— Pemerintah Indonesia telah meluncurkan operasi bantuan besar-besaran dengan mengirimkan 500 unit mesin pompa air ke Kalimantan untuk mempercepat penanganan kebakaran hutan dan lahan (karhutla). Selain itu, 31 ton logistik bantuan juga dikirimkan ke Nusa Tenggara Timur (NTT) guna memenuhi kebutuhan mendesak masyarakat yang terdampak gempa bumi.

Kepala Sekretariat Presiden (Seskab) Teddy Indra Wijaya menjelaskan bahwa pengiriman bantuan ini melibatkan enam pesawat Tentara Nasional Indonesia Angkatan Udara (TNI AU) yang diberangkatkan dari Pangkalan Udara Halim Perdanakusuma, Jakarta, pada Senin (24/8/2026) pagi. Tiga pesawat dialokasikan untuk wilayah terdampak bencana di NTT dan dijadwalkan mendarat di Labuan Bajo serta Maumere. Sementara itu, tiga pesawat lainnya diarahkan ke Kalimantan dengan tujuan akhir Pontianak, Palangkaraya, dan Banjarmasin.

Fokus utama pengiriman ke Kalimantan adalah untuk mengatasi karhutla. Tiga pesawat yang menuju wilayah tersebut membawa total 500 unit mesin pompa air. Bantuan ini merupakan bagian dari 2.000 unit pompa air yang sebelumnya telah diminta oleh para gubernur di Kalimantan untuk mempercepat proses pemadaman api di area yang dilanda kebakaran.

Seskab Teddy menyatakan bahwa pengiriman pompa air ini merupakan tindak lanjut langsung dari instruksi Presiden Prabowo Subianto agar kebutuhan penanganan karhutla dapat segera terpenuhi. “Tiga pesawat terbang ke Kalimantan, membawa 500 unit mesin pompa air, yang merupakan bagian dari 2.000 mesin pompa air, yang mana kemarin ini adalah permohonan dari para gubernur di Kalimantan, yang langsung diintruksikan oleh bapak presiden untuk dikirim segera mungkin,” ujar Teddy dalam keterangannya di Jakarta, Senin (24/8/2026).

Setiap unit mesin pompa air yang dikirim dilengkapi dengan pipa atau selang sepanjang satu kilometer. Peralatan ini dirancang khusus untuk membantu pemadaman api, terutama di wilayah lahan gambut yang memiliki karakteristik penanganan kebakaran yang lebih sulit.
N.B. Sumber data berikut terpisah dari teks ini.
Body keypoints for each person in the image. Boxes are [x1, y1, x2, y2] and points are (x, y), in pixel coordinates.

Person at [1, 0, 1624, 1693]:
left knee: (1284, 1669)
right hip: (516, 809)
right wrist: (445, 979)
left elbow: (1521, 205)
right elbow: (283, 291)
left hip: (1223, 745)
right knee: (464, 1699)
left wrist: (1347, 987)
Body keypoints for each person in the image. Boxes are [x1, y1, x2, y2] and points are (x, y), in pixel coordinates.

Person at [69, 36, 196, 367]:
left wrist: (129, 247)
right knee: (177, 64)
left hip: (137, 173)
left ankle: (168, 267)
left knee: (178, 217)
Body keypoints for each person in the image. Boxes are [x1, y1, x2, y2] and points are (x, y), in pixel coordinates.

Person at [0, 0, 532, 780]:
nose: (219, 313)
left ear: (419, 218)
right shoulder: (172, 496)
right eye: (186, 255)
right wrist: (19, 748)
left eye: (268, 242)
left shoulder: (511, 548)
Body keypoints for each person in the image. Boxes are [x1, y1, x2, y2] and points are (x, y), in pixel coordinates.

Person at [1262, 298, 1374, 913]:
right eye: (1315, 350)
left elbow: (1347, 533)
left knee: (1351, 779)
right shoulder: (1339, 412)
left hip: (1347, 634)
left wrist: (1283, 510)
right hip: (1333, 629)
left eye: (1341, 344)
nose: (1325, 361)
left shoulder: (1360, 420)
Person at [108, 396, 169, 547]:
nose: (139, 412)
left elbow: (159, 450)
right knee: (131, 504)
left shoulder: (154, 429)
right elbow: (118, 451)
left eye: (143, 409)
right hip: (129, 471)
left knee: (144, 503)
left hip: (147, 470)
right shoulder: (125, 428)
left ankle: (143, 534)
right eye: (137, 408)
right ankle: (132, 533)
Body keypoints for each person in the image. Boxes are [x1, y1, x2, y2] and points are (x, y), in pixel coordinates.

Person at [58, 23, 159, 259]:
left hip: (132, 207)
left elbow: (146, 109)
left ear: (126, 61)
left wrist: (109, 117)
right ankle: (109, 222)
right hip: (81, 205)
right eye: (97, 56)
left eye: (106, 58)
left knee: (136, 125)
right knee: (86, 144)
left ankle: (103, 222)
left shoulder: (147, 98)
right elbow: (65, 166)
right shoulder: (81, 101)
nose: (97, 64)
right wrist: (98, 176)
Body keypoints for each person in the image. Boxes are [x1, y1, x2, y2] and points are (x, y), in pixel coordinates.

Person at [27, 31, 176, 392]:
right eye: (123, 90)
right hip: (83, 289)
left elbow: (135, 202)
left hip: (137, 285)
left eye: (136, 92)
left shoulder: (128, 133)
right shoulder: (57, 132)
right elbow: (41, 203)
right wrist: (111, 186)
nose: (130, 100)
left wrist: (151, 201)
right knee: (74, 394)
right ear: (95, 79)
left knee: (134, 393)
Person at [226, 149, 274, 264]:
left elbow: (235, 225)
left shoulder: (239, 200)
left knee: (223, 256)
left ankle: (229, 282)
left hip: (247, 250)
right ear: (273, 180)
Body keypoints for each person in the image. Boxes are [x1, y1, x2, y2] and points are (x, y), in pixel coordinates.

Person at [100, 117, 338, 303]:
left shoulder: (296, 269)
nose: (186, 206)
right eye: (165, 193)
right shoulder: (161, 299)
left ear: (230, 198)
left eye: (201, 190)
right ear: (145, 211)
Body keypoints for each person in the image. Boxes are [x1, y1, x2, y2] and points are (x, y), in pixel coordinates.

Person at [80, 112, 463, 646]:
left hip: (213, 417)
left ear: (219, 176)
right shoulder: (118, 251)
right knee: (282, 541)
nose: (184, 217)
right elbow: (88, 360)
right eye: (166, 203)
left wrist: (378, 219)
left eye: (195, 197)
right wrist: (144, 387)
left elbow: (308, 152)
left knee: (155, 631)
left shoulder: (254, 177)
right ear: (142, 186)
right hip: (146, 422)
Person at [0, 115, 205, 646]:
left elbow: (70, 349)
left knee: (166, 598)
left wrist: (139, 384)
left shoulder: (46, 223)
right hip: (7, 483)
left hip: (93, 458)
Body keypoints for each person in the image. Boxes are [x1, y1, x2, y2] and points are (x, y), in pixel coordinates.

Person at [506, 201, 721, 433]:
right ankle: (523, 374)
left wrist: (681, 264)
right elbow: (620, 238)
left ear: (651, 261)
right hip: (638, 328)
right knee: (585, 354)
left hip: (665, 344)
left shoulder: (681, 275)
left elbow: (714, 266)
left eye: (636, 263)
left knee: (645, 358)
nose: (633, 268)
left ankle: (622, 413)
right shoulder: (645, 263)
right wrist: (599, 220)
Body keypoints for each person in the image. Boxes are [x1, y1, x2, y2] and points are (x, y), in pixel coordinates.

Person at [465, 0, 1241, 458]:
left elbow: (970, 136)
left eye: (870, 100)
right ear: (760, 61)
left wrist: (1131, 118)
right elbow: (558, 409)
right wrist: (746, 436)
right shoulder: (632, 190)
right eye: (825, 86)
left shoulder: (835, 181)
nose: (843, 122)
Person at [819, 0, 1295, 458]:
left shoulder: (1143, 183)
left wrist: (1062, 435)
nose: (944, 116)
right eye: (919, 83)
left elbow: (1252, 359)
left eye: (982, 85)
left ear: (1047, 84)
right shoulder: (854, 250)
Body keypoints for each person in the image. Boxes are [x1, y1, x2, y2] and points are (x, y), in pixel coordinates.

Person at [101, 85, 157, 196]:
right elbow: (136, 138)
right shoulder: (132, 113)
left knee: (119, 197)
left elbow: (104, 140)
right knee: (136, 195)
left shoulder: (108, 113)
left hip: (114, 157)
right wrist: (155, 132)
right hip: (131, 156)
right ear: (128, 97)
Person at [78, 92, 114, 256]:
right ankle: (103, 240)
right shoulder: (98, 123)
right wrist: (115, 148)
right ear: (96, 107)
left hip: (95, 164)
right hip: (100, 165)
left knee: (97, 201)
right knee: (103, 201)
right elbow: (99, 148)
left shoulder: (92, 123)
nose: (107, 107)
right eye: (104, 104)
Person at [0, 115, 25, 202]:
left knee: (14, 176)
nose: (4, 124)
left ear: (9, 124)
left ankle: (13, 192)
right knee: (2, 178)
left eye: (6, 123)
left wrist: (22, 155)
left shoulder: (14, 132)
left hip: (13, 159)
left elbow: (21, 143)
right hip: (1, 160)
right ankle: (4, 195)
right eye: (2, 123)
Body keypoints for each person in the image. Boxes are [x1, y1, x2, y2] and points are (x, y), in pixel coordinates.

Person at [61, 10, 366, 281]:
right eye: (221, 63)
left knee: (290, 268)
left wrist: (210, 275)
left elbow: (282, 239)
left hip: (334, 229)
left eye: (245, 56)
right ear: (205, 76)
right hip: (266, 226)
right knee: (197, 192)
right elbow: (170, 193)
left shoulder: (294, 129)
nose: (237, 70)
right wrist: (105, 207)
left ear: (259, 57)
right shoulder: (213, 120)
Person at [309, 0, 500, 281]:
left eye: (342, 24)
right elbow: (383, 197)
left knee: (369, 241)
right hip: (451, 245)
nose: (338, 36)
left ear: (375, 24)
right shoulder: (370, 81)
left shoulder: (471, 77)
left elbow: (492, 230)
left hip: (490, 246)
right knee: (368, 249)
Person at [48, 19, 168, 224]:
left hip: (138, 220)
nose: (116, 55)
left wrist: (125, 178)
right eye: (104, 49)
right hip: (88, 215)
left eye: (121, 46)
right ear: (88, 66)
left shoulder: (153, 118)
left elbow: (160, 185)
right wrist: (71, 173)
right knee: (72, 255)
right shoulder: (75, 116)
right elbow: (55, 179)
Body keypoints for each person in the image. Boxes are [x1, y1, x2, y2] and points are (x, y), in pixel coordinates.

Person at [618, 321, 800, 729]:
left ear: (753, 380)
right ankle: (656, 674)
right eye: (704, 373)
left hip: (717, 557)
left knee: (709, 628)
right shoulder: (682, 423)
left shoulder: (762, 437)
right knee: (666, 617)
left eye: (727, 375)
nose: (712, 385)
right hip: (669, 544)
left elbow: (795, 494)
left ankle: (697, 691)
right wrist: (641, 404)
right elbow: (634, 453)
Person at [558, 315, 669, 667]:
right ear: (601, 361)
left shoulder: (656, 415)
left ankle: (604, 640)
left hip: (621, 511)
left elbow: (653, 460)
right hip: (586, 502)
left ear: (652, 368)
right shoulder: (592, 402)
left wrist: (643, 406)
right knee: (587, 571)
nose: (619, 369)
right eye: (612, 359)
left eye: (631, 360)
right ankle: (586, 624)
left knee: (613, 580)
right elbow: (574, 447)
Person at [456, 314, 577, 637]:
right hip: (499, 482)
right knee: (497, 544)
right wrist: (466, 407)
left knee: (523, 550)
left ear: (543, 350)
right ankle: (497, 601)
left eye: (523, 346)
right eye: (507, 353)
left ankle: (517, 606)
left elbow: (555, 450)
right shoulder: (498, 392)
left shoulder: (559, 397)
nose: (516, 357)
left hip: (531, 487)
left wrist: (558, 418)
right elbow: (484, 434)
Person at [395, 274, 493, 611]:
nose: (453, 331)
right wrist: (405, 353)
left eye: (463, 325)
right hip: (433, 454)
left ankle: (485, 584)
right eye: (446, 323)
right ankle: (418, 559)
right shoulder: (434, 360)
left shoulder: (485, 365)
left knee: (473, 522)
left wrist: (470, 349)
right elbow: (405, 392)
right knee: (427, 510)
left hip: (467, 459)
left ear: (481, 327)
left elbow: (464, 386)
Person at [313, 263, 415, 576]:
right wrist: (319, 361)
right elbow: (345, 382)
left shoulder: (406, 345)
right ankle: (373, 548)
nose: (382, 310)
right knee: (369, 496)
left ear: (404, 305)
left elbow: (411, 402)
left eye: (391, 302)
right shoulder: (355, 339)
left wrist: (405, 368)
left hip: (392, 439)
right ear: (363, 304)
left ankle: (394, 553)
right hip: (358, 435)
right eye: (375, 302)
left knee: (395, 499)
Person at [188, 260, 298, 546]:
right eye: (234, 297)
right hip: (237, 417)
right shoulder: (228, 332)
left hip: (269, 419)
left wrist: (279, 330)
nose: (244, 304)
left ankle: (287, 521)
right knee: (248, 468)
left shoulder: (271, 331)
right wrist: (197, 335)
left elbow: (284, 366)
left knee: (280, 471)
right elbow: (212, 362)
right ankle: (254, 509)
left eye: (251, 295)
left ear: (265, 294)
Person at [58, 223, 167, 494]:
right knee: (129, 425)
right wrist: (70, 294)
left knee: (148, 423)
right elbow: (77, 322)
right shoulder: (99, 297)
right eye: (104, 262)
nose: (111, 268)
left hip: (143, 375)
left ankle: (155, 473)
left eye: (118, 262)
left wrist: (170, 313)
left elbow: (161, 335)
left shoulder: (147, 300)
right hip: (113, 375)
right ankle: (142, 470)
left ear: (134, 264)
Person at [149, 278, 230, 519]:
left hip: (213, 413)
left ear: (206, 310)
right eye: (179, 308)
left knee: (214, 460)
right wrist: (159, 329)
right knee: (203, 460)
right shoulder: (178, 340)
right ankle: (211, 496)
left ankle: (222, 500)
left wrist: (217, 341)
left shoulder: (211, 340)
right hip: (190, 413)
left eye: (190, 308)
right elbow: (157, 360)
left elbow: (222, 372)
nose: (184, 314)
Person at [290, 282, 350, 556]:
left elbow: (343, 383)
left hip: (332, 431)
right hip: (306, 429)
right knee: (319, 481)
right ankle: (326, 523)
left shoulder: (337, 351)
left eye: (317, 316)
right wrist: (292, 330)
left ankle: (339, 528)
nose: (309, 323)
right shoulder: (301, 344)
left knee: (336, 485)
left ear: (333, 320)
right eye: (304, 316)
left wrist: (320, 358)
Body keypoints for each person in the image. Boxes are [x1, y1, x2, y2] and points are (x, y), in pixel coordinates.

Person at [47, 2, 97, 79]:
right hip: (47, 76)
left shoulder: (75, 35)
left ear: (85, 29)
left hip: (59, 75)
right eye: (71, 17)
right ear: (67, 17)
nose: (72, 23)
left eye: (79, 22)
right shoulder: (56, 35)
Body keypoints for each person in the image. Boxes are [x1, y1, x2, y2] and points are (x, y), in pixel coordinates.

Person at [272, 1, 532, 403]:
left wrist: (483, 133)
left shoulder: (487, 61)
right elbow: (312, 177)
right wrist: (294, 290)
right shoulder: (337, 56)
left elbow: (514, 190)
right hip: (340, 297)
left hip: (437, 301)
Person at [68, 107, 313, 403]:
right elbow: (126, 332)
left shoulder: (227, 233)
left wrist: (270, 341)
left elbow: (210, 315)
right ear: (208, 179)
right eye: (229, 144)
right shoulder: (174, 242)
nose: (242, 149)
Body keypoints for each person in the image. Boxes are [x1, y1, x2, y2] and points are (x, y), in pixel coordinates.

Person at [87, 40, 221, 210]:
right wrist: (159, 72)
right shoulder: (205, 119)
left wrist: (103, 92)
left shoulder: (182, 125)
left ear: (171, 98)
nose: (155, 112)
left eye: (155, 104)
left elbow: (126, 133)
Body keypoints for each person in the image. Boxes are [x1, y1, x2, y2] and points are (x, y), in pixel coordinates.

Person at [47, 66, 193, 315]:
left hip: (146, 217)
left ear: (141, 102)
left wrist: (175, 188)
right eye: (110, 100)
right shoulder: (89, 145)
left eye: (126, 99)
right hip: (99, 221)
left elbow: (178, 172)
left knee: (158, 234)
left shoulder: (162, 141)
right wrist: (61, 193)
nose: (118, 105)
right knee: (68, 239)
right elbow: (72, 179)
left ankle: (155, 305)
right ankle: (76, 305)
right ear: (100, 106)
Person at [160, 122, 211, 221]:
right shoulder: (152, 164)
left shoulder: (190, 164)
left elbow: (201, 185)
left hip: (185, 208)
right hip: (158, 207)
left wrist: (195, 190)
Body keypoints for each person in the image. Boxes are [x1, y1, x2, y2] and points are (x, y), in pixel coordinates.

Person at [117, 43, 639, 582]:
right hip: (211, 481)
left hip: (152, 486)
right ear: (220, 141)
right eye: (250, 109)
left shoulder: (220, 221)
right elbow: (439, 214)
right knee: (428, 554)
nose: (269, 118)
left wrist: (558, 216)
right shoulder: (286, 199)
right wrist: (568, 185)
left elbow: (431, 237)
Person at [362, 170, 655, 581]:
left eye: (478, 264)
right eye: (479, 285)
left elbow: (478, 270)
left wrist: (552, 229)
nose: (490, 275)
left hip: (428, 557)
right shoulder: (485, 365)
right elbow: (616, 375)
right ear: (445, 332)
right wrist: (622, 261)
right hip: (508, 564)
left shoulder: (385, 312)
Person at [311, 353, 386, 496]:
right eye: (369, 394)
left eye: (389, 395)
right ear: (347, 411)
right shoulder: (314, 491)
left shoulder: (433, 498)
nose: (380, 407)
Pemerintah berkomitmen untuk melakukan penanganan karhutla secara cepat dan terpadu, dengan harapan pengiriman peralatan pemadaman ini dapat memperkuat upaya tim di lapangan dalam mengendalikan kebakaran yang terjadi.

Di sisi lain, tiga pesawat TNI AU lainnya membawa total 31 ton logistik untuk masyarakat terdampak gempa di NTT. Bantuan tersebut mencakup berbagai kebutuhan pokok, seperti makanan siap saji, biskuit, wafer, protein bar, roti, serta aneka makanan lainnya. Selain itu, pemerintah juga menyertakan mainan untuk anak-anak yang menjadi korban bencana di NTT. Pemberian mainan ini diharapkan dapat membantu proses pemulihan trauma bagi anak-anak pascabencana.

Teddy menegaskan kembali komitmen pemerintah untuk memastikan seluruh upaya pemulihan pascabencana berjalan secara maksimal dan bantuan dapat segera sampai kepada masyarakat yang membutuhkan. “Kami semua memastikan masyarakat yang terdampak tidak berjalan sendiri, kita semua membersamai mereka. Terima kasih kepada siapapun yang telah membantu, semoga setiap niat baik, ikhtiar yang telah diusahakan bersama dapat benar-benar segera diterima, dirasakan manfaatnya bagi masyarakat yang terdampak,” tutupnya.